Las dos chiquitas de 2 y 4 años fueron abandonadas por sus padres –ella de 21, él de 28- en los márgenes de la General Paz. A ellos los detuvieron. Ella no se tenía en pie. El tampoco. Los dos lloraban sentados en el cordón de una vereda cuando les preguntaban por sus hijas. Ellos también estaban en los márgenes. No de la gran avenida, sino de la vida que les tocó. Anclados en un afuera irremediable. Observando por la mirilla el mundo, el otro mundo, el que los desechó. Donde el estado mira para el lado donde ellos no están. Un estado deficiente, corrupto, volanteado para donde mejor sople el viento ocasional.

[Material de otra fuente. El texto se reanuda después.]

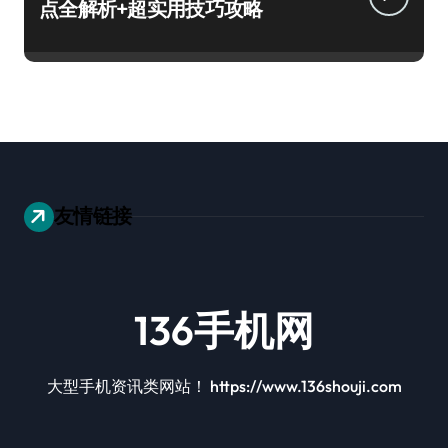
点全解析+超实用技巧攻略
友情链接
136手机网
大型手机资讯类网站！ https://www.136shouji.com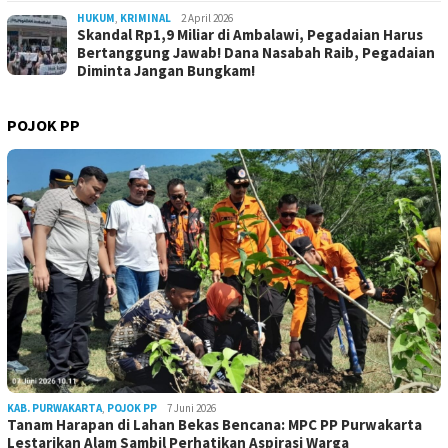
HUKUM
,
KRIMINAL
2 April 2026
Skandal Rp1,9 Miliar di Ambalawi, Pegadaian Harus
Bertanggung Jawab! Dana Nasabah Raib, Pegadaian
Diminta Jangan Bungkam!
POJOK PP
KAB. PURWAKARTA
,
POJOK PP
7 Juni 2026
Tanam Harapan di Lahan Bekas Bencana: MPC PP Purwakarta
Lestarikan Alam Sambil Perhatikan Aspirasi Warga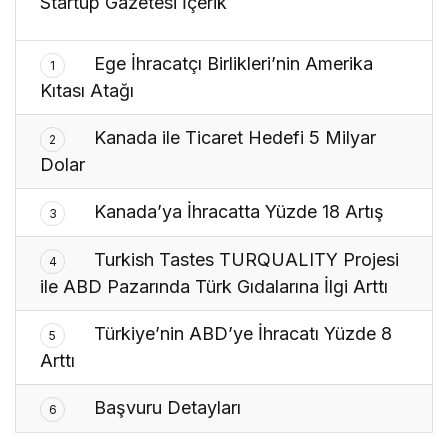
Startup Gazetesi İçerik
Ege İhracatçı Birlikleri’nin Amerika
1
Kıtası Atağı
Kanada ile Ticaret Hedefi 5 Milyar
2
Dolar
Kanada’ya İhracatta Yüzde 18 Artış
3
Turkish Tastes TURQUALITY Projesi
4
ile ABD Pazarında Türk Gıdalarına İlgi Arttı
Türkiye’nin ABD’ye İhracatı Yüzde 8
5
Arttı
Başvuru Detayları
6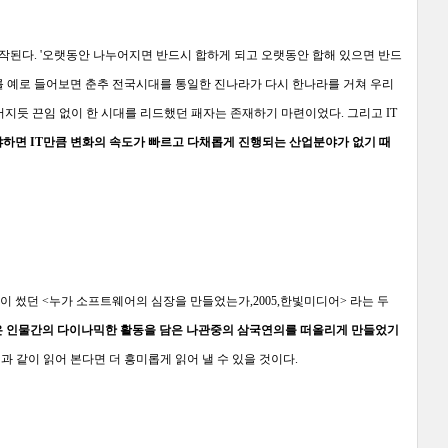
시작된다. '오랫동안 나누어지면 반드시 합하게 되고 오랫동안 합해 있으면 반드
사를 예로 들어보면 춘추 전국시대를 통일한 진나라가 다시 한나라를 거쳐 우리
어지듯 끈임 없이 한 시대를 리드했던 패자는 존재하기 마련이었다. 그리고 IT
냐하면 IT만큼 변화의 속도가 빠르고 다채롭게 진행되는 산업분야가 없기 때
님이 썼던 <누가 소프트웨어의 심장을 만들었는가,2005,한빛미디어> 라는 두
책은 인물간의 다이나믹한 활동을 담은 나관중의 삼국연의를 떠올리게 만들었기
과 같이 읽어 본다면 더 흥미롭게 읽어 낼 수 있을 것이다.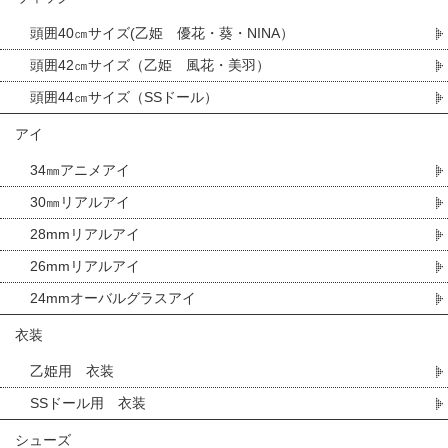
頭囲40㎝サイズ(乙姫 優花・葵・NINA）
頭囲42㎝サイズ（乙姫 風花・美羽）
頭囲44㎝サイズ（SSドール）
アイ
34㎜アニメアイ
30㎜リアルアイ
28mmリアルアイ
26mmリアルアイ
24mmオーバルグラスアイ
衣装
乙姫用 衣装
SSドール用 衣装
シューズ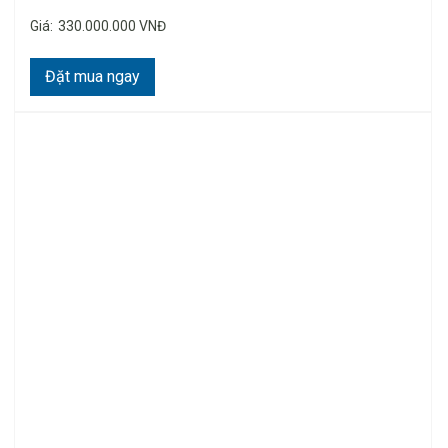
Giá:
330.000.000 VNĐ
Đặt mua ngay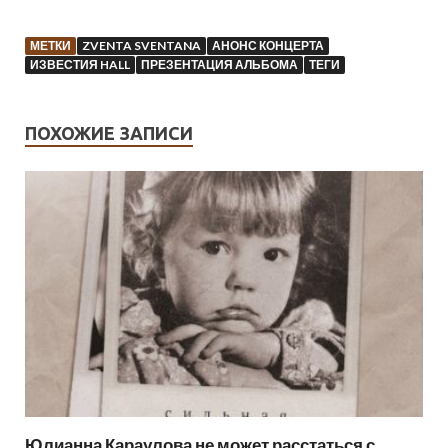
МЕТКИ
ZVENTA SVENTANA
АНОНС КОНЦЕРТА
ИЗВЕСТИЯ HALL
ПРЕЗЕНТАЦИЯ АЛЬБОМА
ТЕГИ
ПОХОЖИЕ ЗАПИСИ
Юлианна Караулова не может расстаться с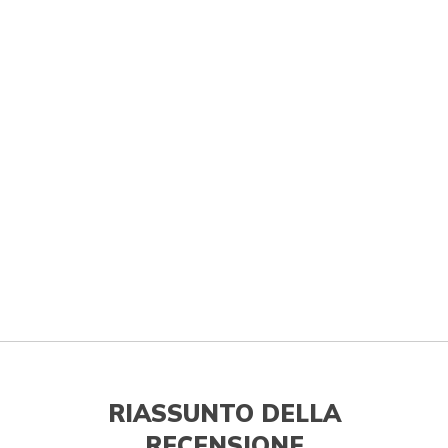
RIASSUNTO DELLA
RECENSIONE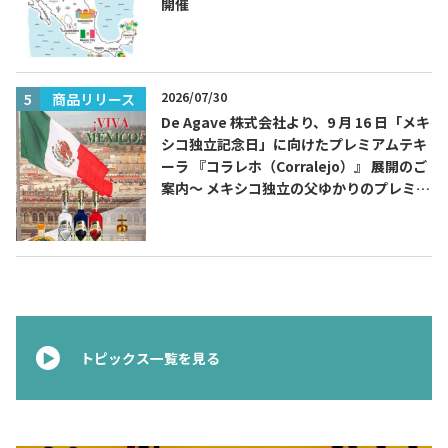
開催
2026/07/30
商品リリース
De Agave 株式会社より、9 月 16 日「メキ
シコ独立記念日」に向けたプレミアムテキ
ーラ 『コラレホ（Corralejo）』 展開のご
案内〜 メキシコ独立の父ゆかりのプレミア
ムテキーラ 〜
トピックス一覧を見る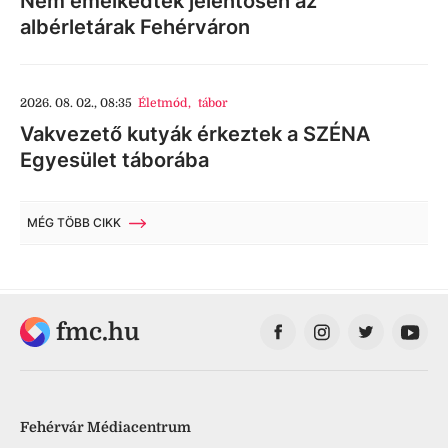
Nem emelkedtek jelentősen az
albérletárak Fehérváron
2026. 08. 02., 08:35
Életmód
,
tábor
Vakvezető kutyák érkeztek a SZÉNA
Egyesület táborába
MÉG TÖBB CIKK
fmc.hu
Fehérvár Médiacentrum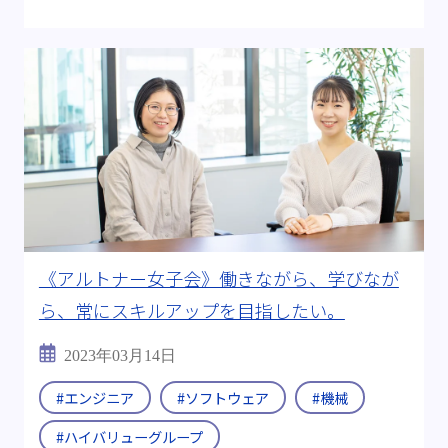
《アルトナー女子会》働きながら、学びなが
ら、常にスキルアップを目指したい。
2023年03月14日
#エンジニア
#ソフトウェア
#機械
#ハイバリューグループ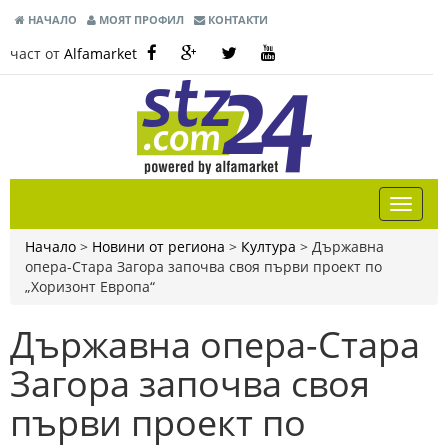
НАЧАЛО
МОЯТ ПРОФИЛ
КОНТАКТИ
част от
Alfamarket
Начало
>
Новини от региона
>
Култура
>
Държавна
опера-Стара Загора започва своя първи проект по
„Хоризонт Европа“
Държавна опера-Стара
Загора започва своя
първи проект по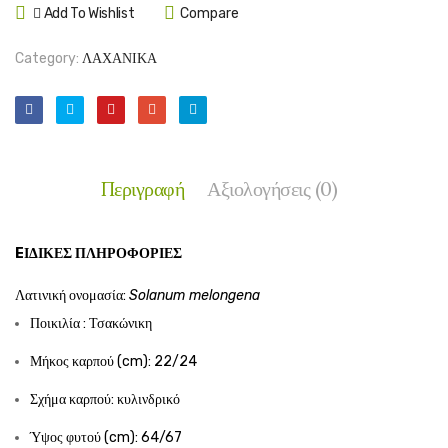
Add To Wishlist
Compare
Category:
ΛΑΧΑΝΙΚΑ
Περιγραφή
Αξιολογήσεις (0)
EΙΔΙΚΈΣ ΠΛΗΡΟΦΟΡΊΕΣ
Λατινική ονομασία:
Solanum melongena
Ποικιλία : Τσακώνικη
Μήκος καρπού (cm): 22/24
Σχήμα καρπού: κυλινδρικό
Ύψος φυτού (cm): 64/67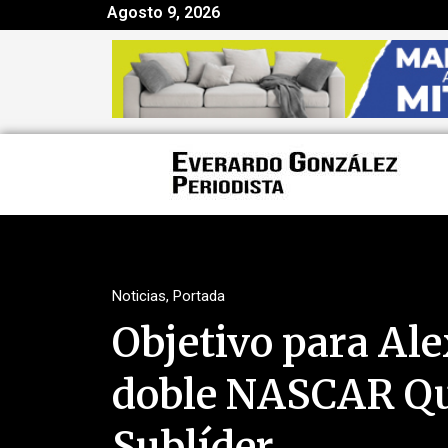
Agosto 9, 2026
Noticias
,
Portada
Objetivo para Alex
doble NASCAR Qu
Sublíder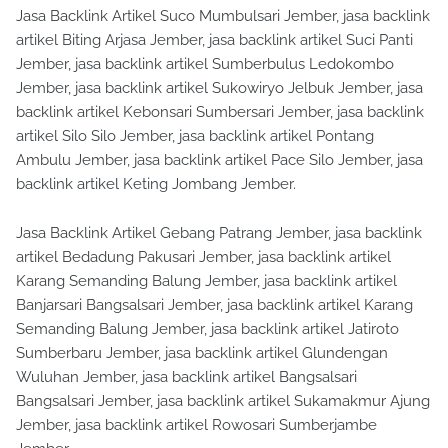
Jasa Backlink Artikel Suco Mumbulsari Jember, jasa backlink
artikel Biting Arjasa Jember, jasa backlink artikel Suci Panti
Jember, jasa backlink artikel Sumberbulus Ledokombo
Jember, jasa backlink artikel Sukowiryo Jelbuk Jember, jasa
backlink artikel Kebonsari Sumbersari Jember, jasa backlink
artikel Silo Silo Jember, jasa backlink artikel Pontang
Ambulu Jember, jasa backlink artikel Pace Silo Jember, jasa
backlink artikel Keting Jombang Jember.
Jasa Backlink Artikel Gebang Patrang Jember, jasa backlink
artikel Bedadung Pakusari Jember, jasa backlink artikel
Karang Semanding Balung Jember, jasa backlink artikel
Banjarsari Bangsalsari Jember, jasa backlink artikel Karang
Semanding Balung Jember, jasa backlink artikel Jatiroto
Sumberbaru Jember, jasa backlink artikel Glundengan
Wuluhan Jember, jasa backlink artikel Bangsalsari
Bangsalsari Jember, jasa backlink artikel Sukamakmur Ajung
Jember, jasa backlink artikel Rowosari Sumberjambe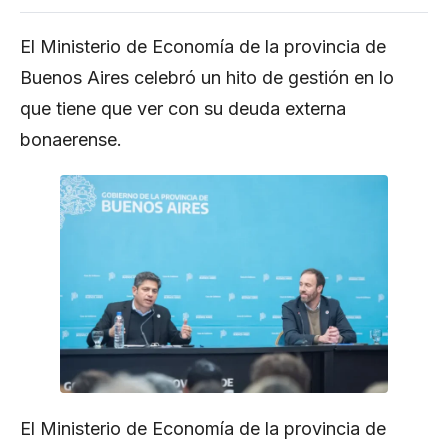
El Ministerio de Economía de la provincia de
Buenos Aires celebró un hito de gestión en lo
que tiene que ver con su deuda externa
bonaerense.
El
Ministerio de Economía
de la provincia de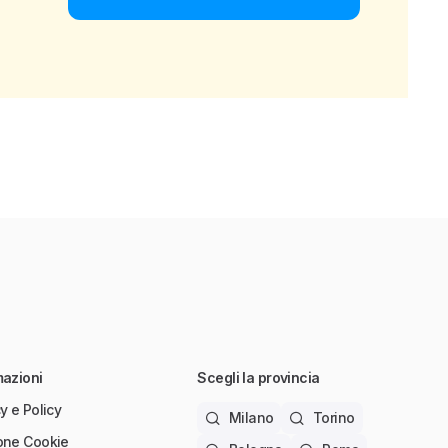
mazioni
Scegli la provincia
y e Policy
Milano
Torino
one Cookie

Pero a la misma hora en que ellas bajaban las barrancas la cara del otro estado, el propietario, el intervenido directamente por el capital, sin intermediarios ni escalas, hablaba de privatizar la vacuna por la que espera gran parte de la humanidad. Vacuna que en el mundo acumulan los poderosos y les retacean a los más pobres. Hablaba, la cara, de una centralización soviética con la que había que terminar. Para que todos pagaran la vacuna. Y el que no puede irá a pedir un subsidio a la gerencia.
Ni los que no pueden ni las chiquitas de la banquina de la General Paz tienen lugar en el cenit de la pirámide. Donde viven sólo los ricos, aquellos que piden Ahora 12 para pagar un tributo único por serlo. Los que esperan el regreso del estado gerente. La oficina donde late el mercado.
Con la cara misma de la tragedia de tantos, definiendo el estado por televisión.